▶ [Given data]
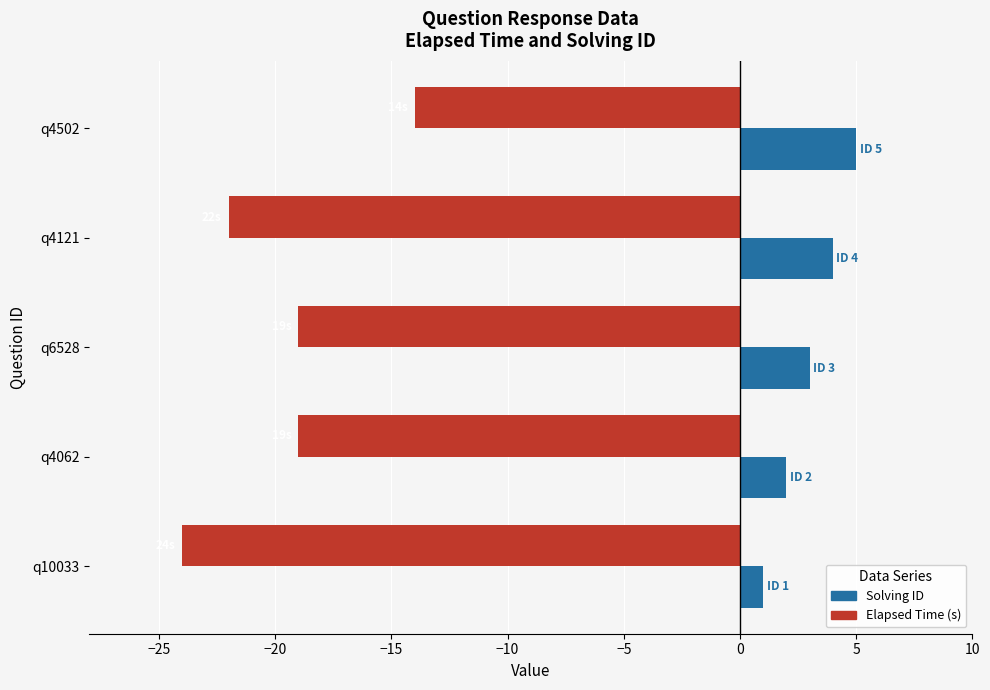

What is the minimum value shown in the chart?

-24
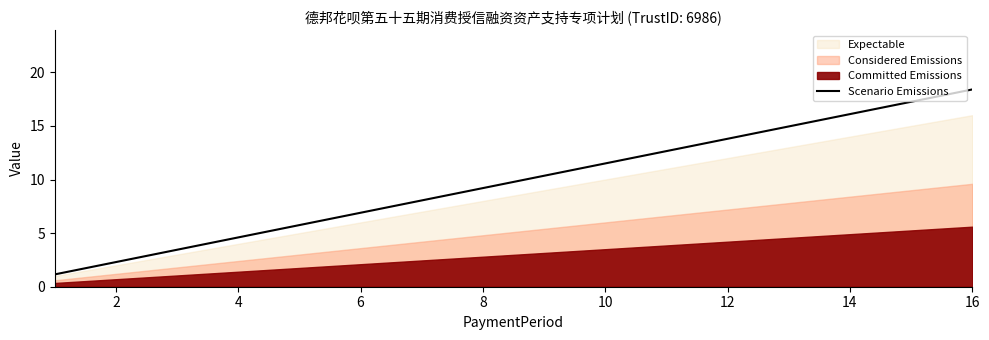

Is it true that Scenario Emissions equals 1.2 at 2?

False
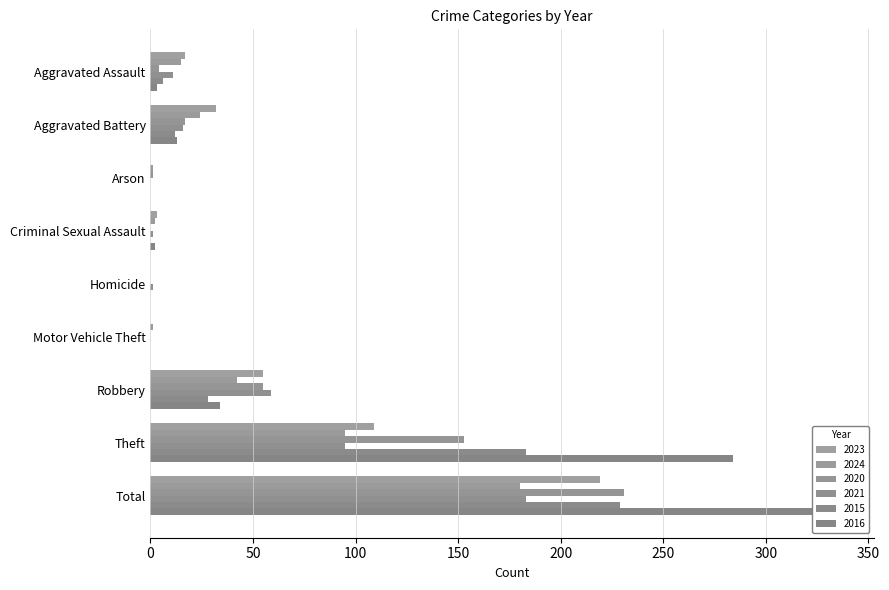

True or false: 2024 has a value of 1 at Criminal Sexual Assault.

False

▶ [Work task] Can you lay out the records above as a Markdown table with the columns "No." and "Text", one numbered row per line, skipping blank lines and leaving out the pictures?

▶ [Output of the task]
| No. | Text |
|---|---|
| 1 | What is the minimum value shown in the chart? |
| 2 | -24 |
| 3 | Is it true that Scenario Emissions equals 1.2 at 2? |
| 4 | False |
| 5 | True or false: 2024 has a value of 1 at Criminal Sexual Assault. |
| 6 | False |